Generative AI and the Tenuous State of Election Security in Canada


In an era where technology is evolving at an unprecedented pace, the landscape of election security is facing a new, formidable challenge. The latest biannual report from Canada's Communications Security Establishment (CSE) reveals a concerning surge in the use of generative AI systems by threat actors to influence elections globally, with a particular emphasis on Canada. As the availability of synthetic content generation technology grows, the CSE anticipates a rise in cyber threats, making it increasingly challenging to detect and combat these sophisticated manipulations. This article delves into the key findings of the report, shedding light on the growing threat of generative AI in election interference and the potential implications for Canada's democratic processes.

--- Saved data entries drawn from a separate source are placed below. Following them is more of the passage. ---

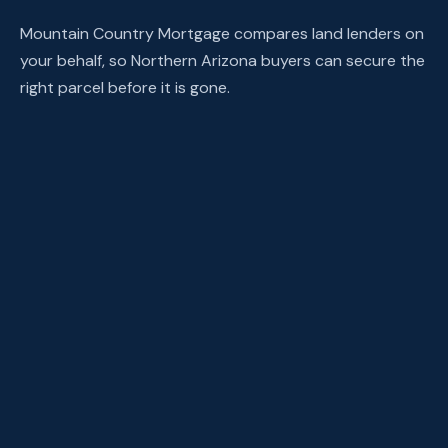
Mountain Country Mortgage compares land lenders on
your behalf, so Northern Arizona buyers can secure the
right parcel before it is gone.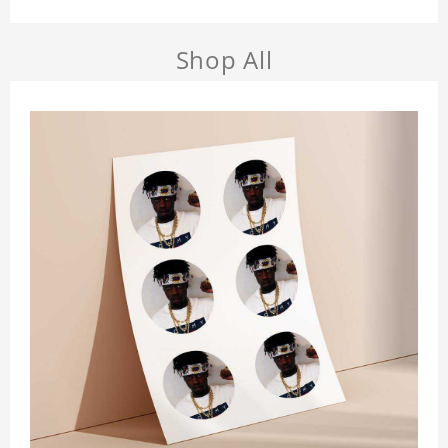
Shop All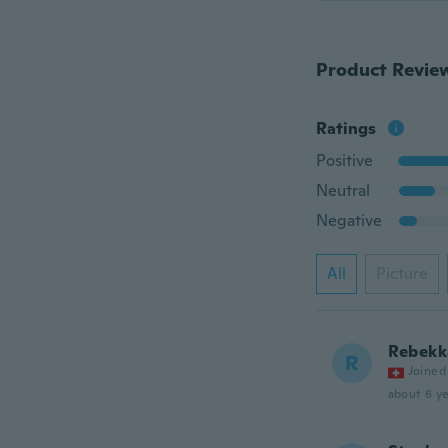
Product Revie
Ratings
Positive
Neutral
Negative
All
Picture
Rebekk
R
Joined
about 6 ye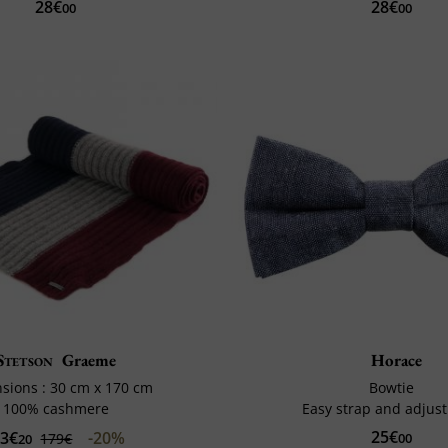
28€
28€
00
00
Stetson
Graeme
Horace
sions : 30 cm x 170 cm
Bowtie
100% cashmere
Easy strap and adjus
25€
43€
-20%
179€
00
20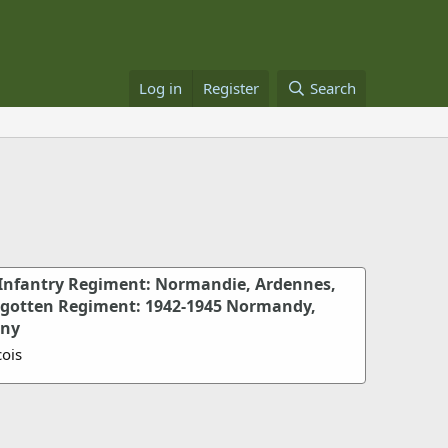
Log in
Register
Search
Infantry Regiment: Normandie, Ardennes,
rgotten Regiment: 1942-1945 Normandy,
any
ois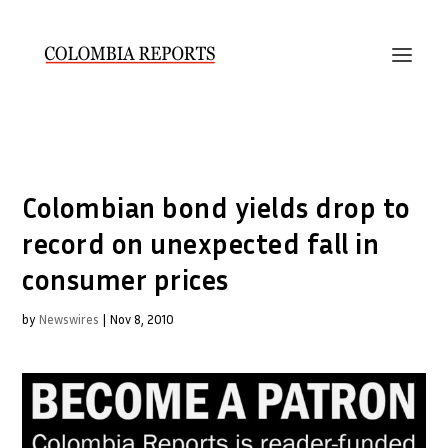
Colombian bond yields drop to
record on unexpected fall in
consumer prices
by
Newswires
|
Nov 8, 2010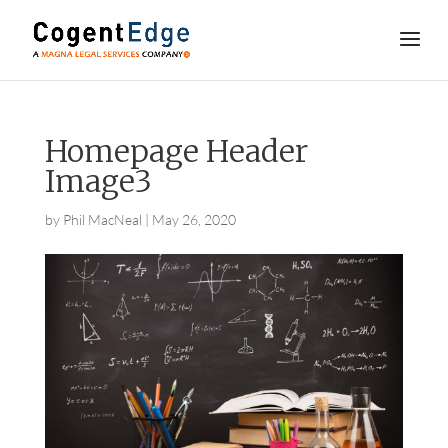
Homepage Header
Image3
by
Phil MacNeal
|
May 26, 2020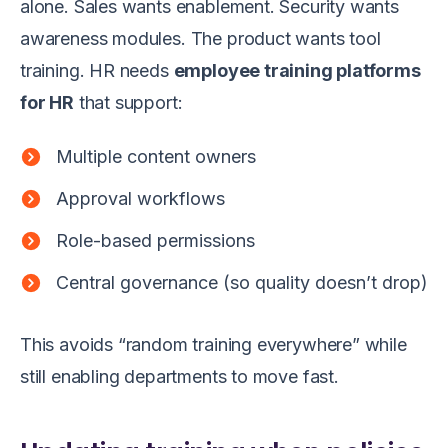
alone. Sales wants enablement. Security wants
awareness modules. The product wants tool
training. HR needs
employee training platforms
for HR
that support:
Multiple content owners
Approval workflows
Role-based permissions
Central governance (so quality doesn’t drop)
This avoids “random training everywhere” while
still enabling departments to move fast.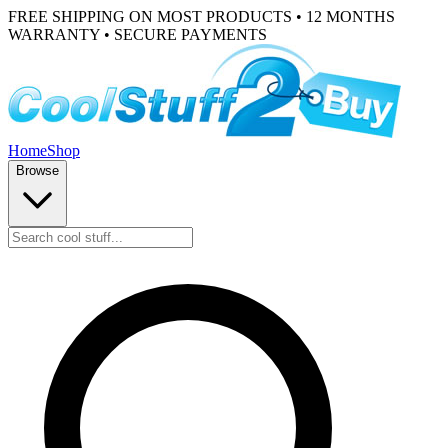
FREE SHIPPING ON MOST PRODUCTS • 12 MONTHS
WARRANTY • SECURE PAYMENTS
Home
Shop
Browse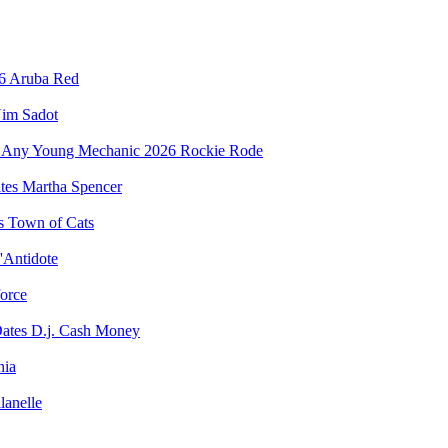
Aruba Red
im Sadot
Rockie Rode
Martha Spencer
Town of Cats
'Antidote
force
D.j. Cash Money
nia
lanelle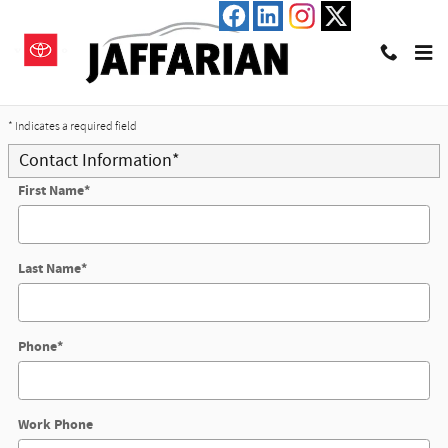
Skip to main content
Trade-In Appraisal
* Indicates a required field
Contact Information
*
First Name
*
Last Name
*
Phone
*
Work Phone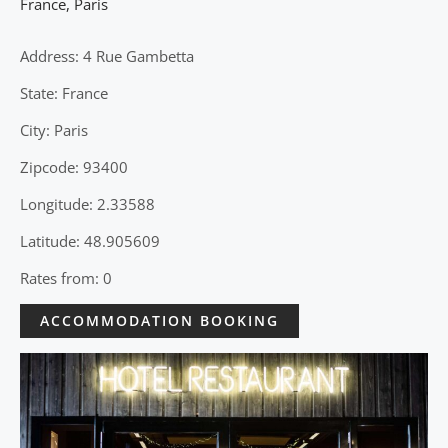
France
,
Paris
Address: 4 Rue Gambetta
State: France
City: Paris
Zipcode: 93400
Longitude: 2.33588
Latitude: 48.905609
Rates from: 0
ACCOMMODATION BOOKING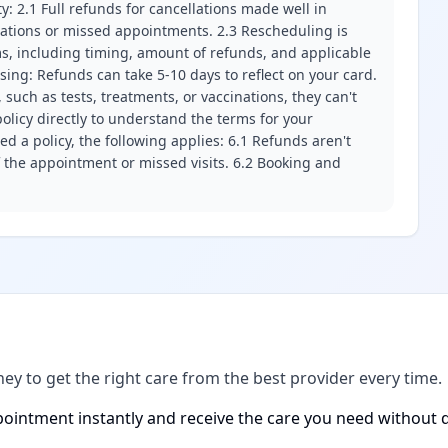
ity: 2.1 Full refunds for cancellations made well in
llations or missed appointments. 2.3 Rescheduling is
erms, including timing, amount of refunds, and applicable
ssing: Refunds can take 5-10 days to reflect on your card.
 such as tests, treatments, or vaccinations, they can't
olicy directly to understand the terms for your
d a policy, the following applies: 6.1 Refunds aren't
f the appointment or missed visits. 6.2 Booking and
ney to get the right care from the best provider every time.
ointment instantly and receive the care you need without d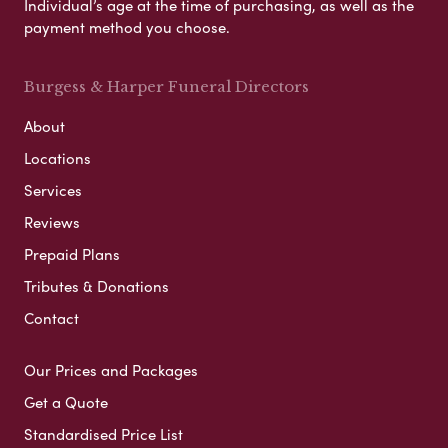
Individual’s age at the time of purchasing, as well as the
payment method you choose.
Burgess & Harper Funeral Directors
About
Locations
Services
Reviews
Prepaid Plans
Tributes & Donations
Contact
Our Prices and Packages
Get a Quote
Standardised Price List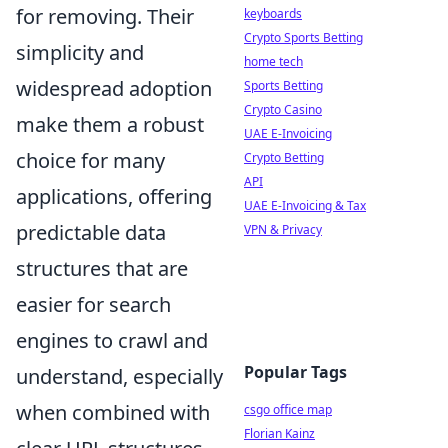
for removing. Their
keyboards
Crypto Sports Betting
simplicity and
home tech
widespread adoption
Sports Betting
Crypto Casino
make them a robust
UAE E-Invoicing
choice for many
Crypto Betting
API
applications, offering
UAE E-Invoicing & Tax
predictable data
VPN & Privacy
structures that are
easier for search
engines to crawl and
Popular Tags
understand, especially
when combined with
csgo office map
Florian Kainz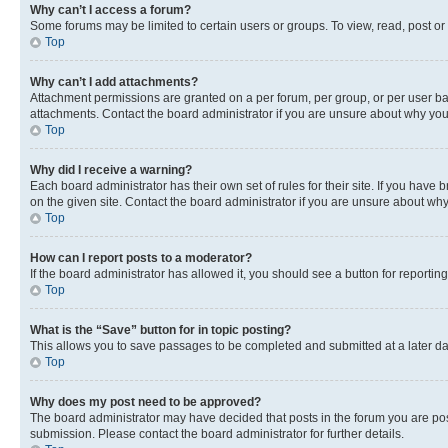
Why can’t I access a forum?
Some forums may be limited to certain users or groups. To view, read, post o
Top
Why can’t I add attachments?
Attachment permissions are granted on a per forum, per group, or per user ba
attachments. Contact the board administrator if you are unsure about why yo
Top
Why did I receive a warning?
Each board administrator has their own set of rules for their site. If you hav
on the given site. Contact the board administrator if you are unsure about w
Top
How can I report posts to a moderator?
If the board administrator has allowed it, you should see a button for reporting
Top
What is the “Save” button for in topic posting?
This allows you to save passages to be completed and submitted at a later da
Top
Why does my post need to be approved?
The board administrator may have decided that posts in the forum you are post
submission. Please contact the board administrator for further details.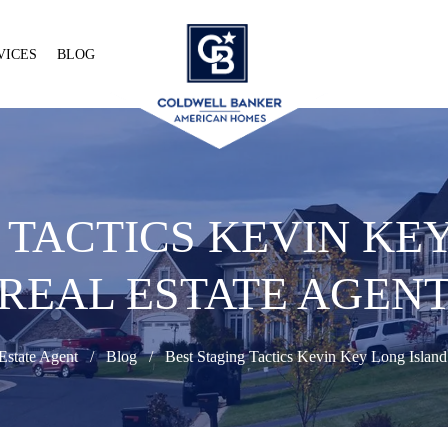
VICES
BLOG
 TACTICS KEVIN KE
REAL ESTATE AGEN
Estate Agent
Blog
Best Staging Tactics Kevin Key Long Island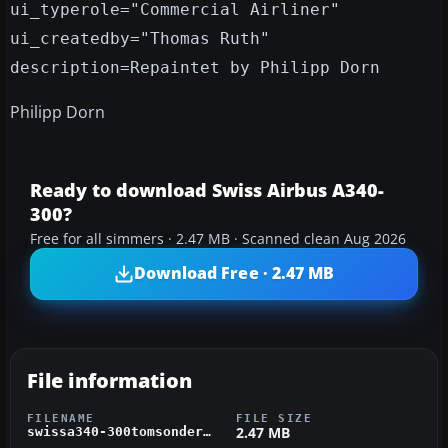
ui_typerole="Commercial Airliner"
ui_createdby="Thomas Ruth"
description=Repaintet by Philipp Dorn
Philipp Dorn
Ready to download Swiss Airbus A340-
300?
Free for all simmers · 2.47 MB · Scanned clean Aug 2026
Download Free · 2.47 MB
File information
FILENAME
FILE SIZE
2.47 MB
swissa340-300tomsonderbemahlung.zip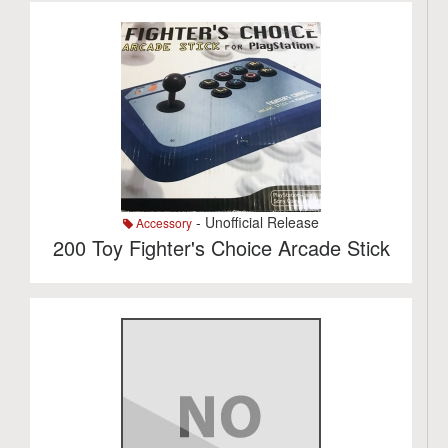
- Unofficial Release
Accessory
200 Toy Fighter's Choice Arcade Stick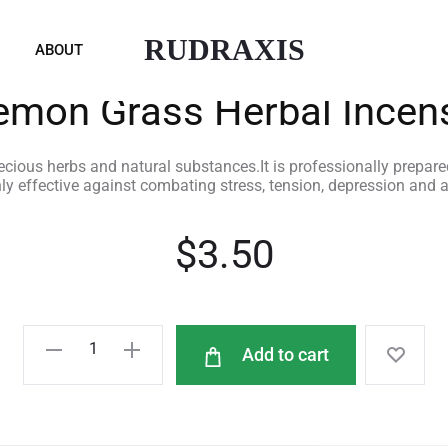
RUDRAXIS
ABOUT
emon Grass Herbal Incen
ious herbs and natural substances.It is professionally prepare
hly effective against combating stress, tension, depression and
$
3.50
Add to cart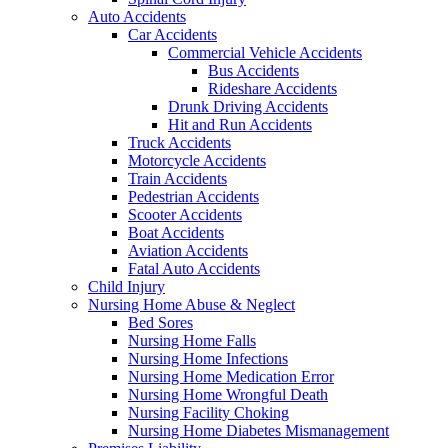
Auto Accidents
Car Accidents
Commercial Vehicle Accidents
Bus Accidents
Rideshare Accidents
Drunk Driving Accidents
Hit and Run Accidents
Truck Accidents
Motorcycle Accidents
Train Accidents
Pedestrian Accidents
Scooter Accidents
Boat Accidents
Aviation Accidents
Fatal Auto Accidents
Child Injury
Nursing Home Abuse & Neglect
Bed Sores
Nursing Home Falls
Nursing Home Infections
Nursing Home Medication Error
Nursing Home Wrongful Death
Nursing Facility Choking
Nursing Home Diabetes Mismanagement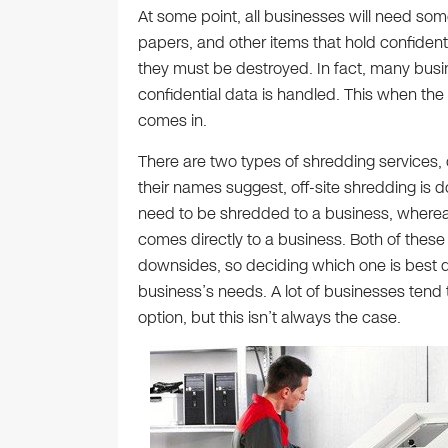
At some point, all businesses will need som
papers, and other items that hold confident
they must be destroyed. In fact, many busi
confidential data is handled. This when the 
comes in.
There are two types of shredding services, 
their names suggest, off-site shredding is 
need to be shredded to a business, wherea
comes directly to a business. Both of these
downsides, so deciding which one is best d
business’s needs. A lot of businesses tend t
option, but this isn’t always the case.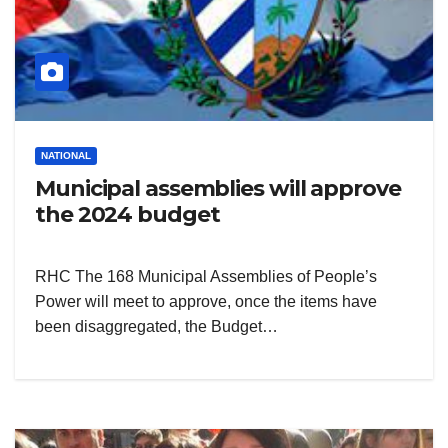
NATIONAL
Municipal assemblies will approve
the 2024 budget
RHC The 168 Municipal Assemblies of People’s
Power will meet to approve, once the items have
been disaggregated, the Budget…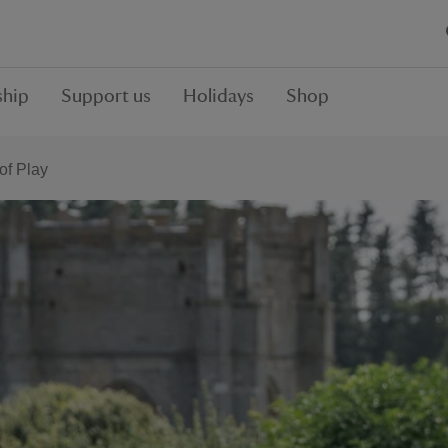
hip
Support us
Holidays
Shop
f Play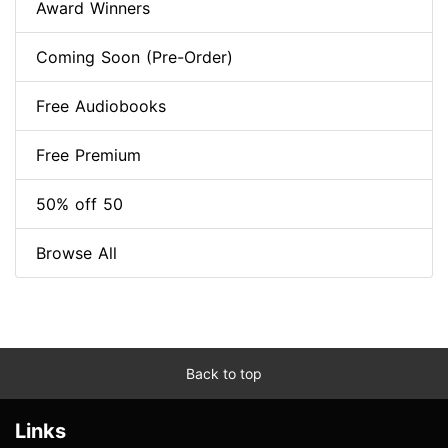
Award Winners
Coming Soon (Pre-Order)
Free Audiobooks
Free Premium
50% off 50
Browse All
Back to top
Links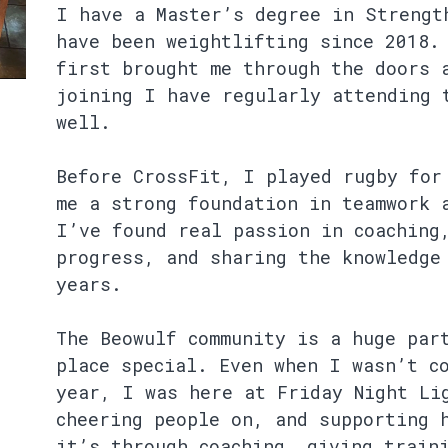
I have a Master’s degree in Strengt
have been weightlifting since 2018.
first brought me through the doors 
joining I have regularly attending 
well.
Before CrossFit, I played rugby for
me a strong foundation in teamwork 
I’ve found real passion in coaching
progress, and sharing the knowledge
years.
The Beowulf community is a huge par
place special. Even when I wasn’t c
year, I was here at Friday Night Li
cheering people on, and supporting 
it’s through coaching, giving train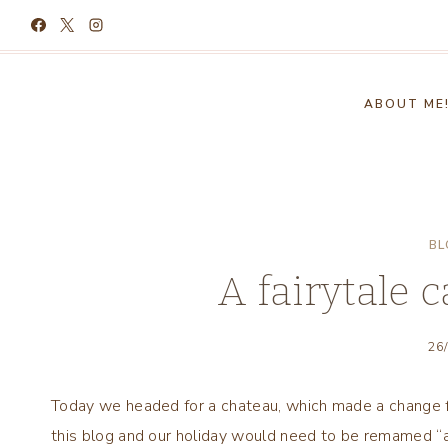
Skip
to
content
ABOUT ME
BL
A fairytale c
26
Today we headed for a chateau, which made a change f
this blog and our holiday would need to be remamed “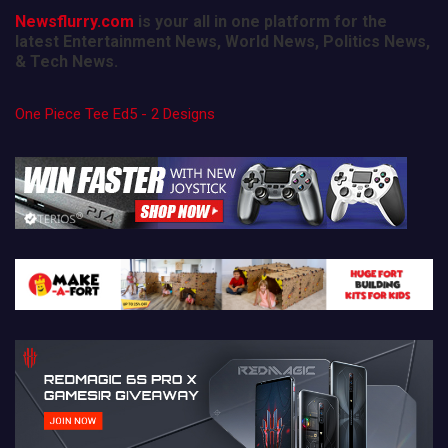
Newsflurry.com
is your all in one platform for the
latest Entertainment News, World News, Politics News,
& Tech News.
One Piece Tee Ed5 - 2 Designs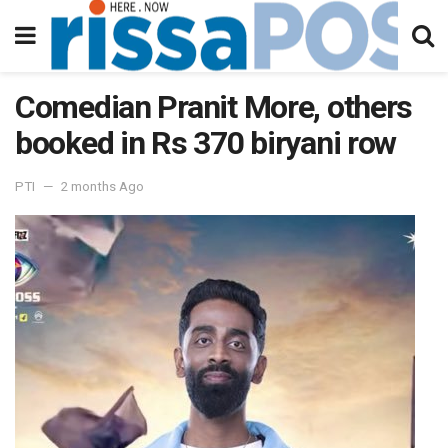
Comedian Pranit More, others
booked in Rs 370 biryani row
PTI
2 months Ago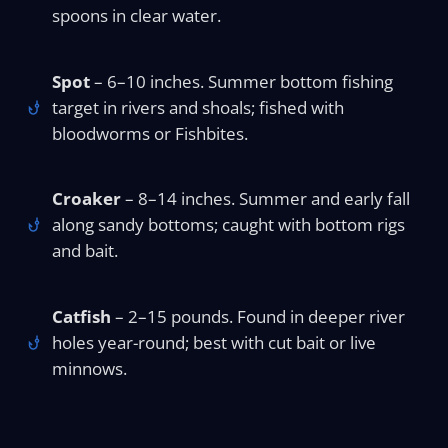
spoons in clear water.
Spot
– 6–10 inches. Summer bottom fishing
target in rivers and shoals; fished with
bloodworms or Fishbites.
Croaker
– 8–14 inches. Summer and early fall
along sandy bottoms; caught with bottom rigs
and bait.
Catfish
– 2–15 pounds. Found in deeper river
holes year-round; best with cut bait or live
minnows.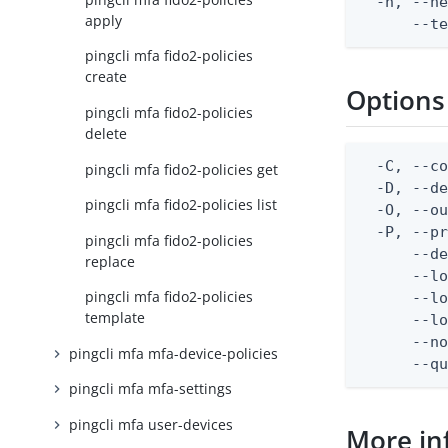
  -h, --he
apply
      --t
pingcli mfa fido2-policies
create
Options
pingcli mfa fido2-policies
delete
  -C, --co
pingcli mfa fido2-policies get
  -D, --d
pingcli mfa fido2-policies list
  -O, --ou
  -P, --pr
pingcli mfa fido2-policies
      --de
replace
      --lo
pingcli mfa fido2-policies
      --lo
template
      --lo
      --no
pingcli mfa mfa-device-policies
      --q
pingcli mfa mfa-settings
pingcli mfa user-devices
More in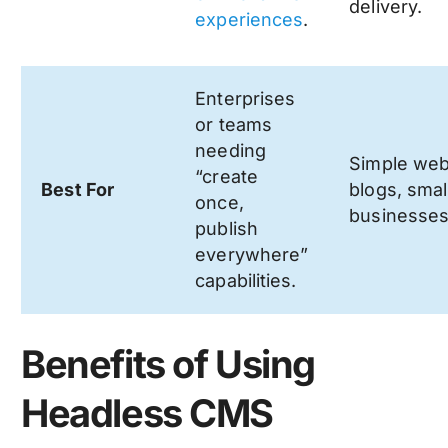
delivery.
experiences
.
Enterprises
or teams
needing
Simple web
“create
Best For
blogs, smal
once,
businesses
publish
everywhere”
capabilities.
Benefits of Using
Headless CMS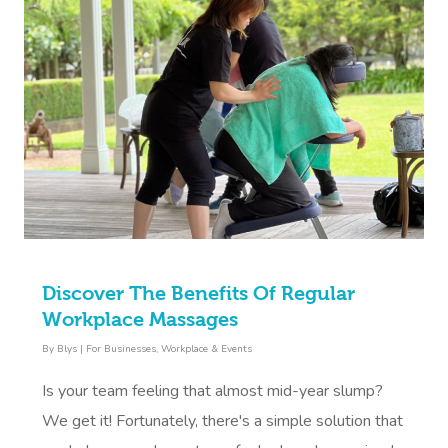
Discover The Benefits Of Regular
Workplace Massages
By
Blys
|
For Businesses
,
Workplace & Events
Is your team feeling that almost mid-year slump?
We get it! Fortunately, there's a simple solution that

The Rise of Synthetic Content

The CSE report underscores a noticeable uptick in synthetic content, including deepfake images, videos, and news related to elections, since its 2021 iteration. This surge is attributed to the heightened accessibility of technologies enabling the creation of synthetic content. The report suggests that the next two years will witness a substantial increase in AI synthetic content generation, posing a severe challenge to the detection of manipulated information. As a consequence, the trust of Canadians in online political information is likely to erode, creating an environment susceptible to misinformation and disinformation campaigns.

Foreign Adversaries and Generative AI

According to the CSE report, cyber threat activities targeting democratic processes are perceived by adversaries as an effective and relatively low-risk method of influencing policy outcomes in Canada. Foreign actors, especially from Russia and China, are expected to leverage generative AI to target Canada's federal election in the coming years. The report warns of an impending surge in cyber incidents during the next federal election, emphasizing the need for robust cybersecurity measures to safeguard the integrity of the democratic process.

The Landscape of Cyber Threats

The CSE, a vital component of the Defence Department, is tasked with protecting federal IT networks and plays a pivotal role in intercepting and breaking foreign codes. Notably, the report highlights that a significant portion (85%) of cyber threat activity targeting national elections in the past year could not be attributed to state-sponsored actors. This anonymity is a testament to the sophisticated techniques employed by threat actors, ranging from obfuscating their origins to outsourcing attacks to third parties, including commercial public relations or marketing firms.

Identifiable Threats: Russia and China

Of the identifiable cyber threat activity, a majority (15%) is linked to Russia and China. The report outlines various malicious activities, such as attempted distributed denial of service attacks, attacks against election authority websites, unauthorized access to voter information, and vulnerability scanning of online election systems. While the federal elections in Canada rely on paper ballots, the report acknowledges that some municipalities have introduced online voting, emphasizing the need for heightened cybersecurity measures across all levels of government.

Global Implications and Future Targets

Looking beyond Canada, the report suggests that Russia and China will continue to be the primary perpetrators of cyber threat activity targeting foreign elections. The focus of these adversarial campaigns will be on countries strategically significant to them. With upcoming European elections in 2023 and 2024, the report speculates that Russia, in particular, may target Europe due to its military and economic importance, especially in relation to the ongoing conflict in Ukraine.

Mitigating the Threat: Cybersecurity Measures

In response to the escalating threat landscape, the CSE's outward-facing department, the Canadian Centre for Cyber Security, has published valuable resources to fortify election cybersecurity. The Cyber Security Guide for Campaign Teams and Cyber Security Advice for Political Candidates offer practical insights and recommendations to mitigate the risks associated with cyber threats and manipulative AI. These resources underscore the importance of proactive measures, collaboration, and continuous vigilance in safeguarding the democratic process.

As the digital realm becomes increasingly intertwined with the democratic process, the threat of generative AI in election interference cannot be understated. The CSE's report serves as a stark warning, urging stakeholders at all levels – from government agencies to political candidates – to prioritize cybersecurity measures. The evolution of technology demands a proactive and adaptive response to ensure the resilience of democratic institutions against emerging threats. As Canada prepares for a national public inquiry into foreign interference, the findings of this report underscore the critical need for a comprehensive and collaborative approach to secure the future of democratic processes in an era dominated by rapid technological advancements.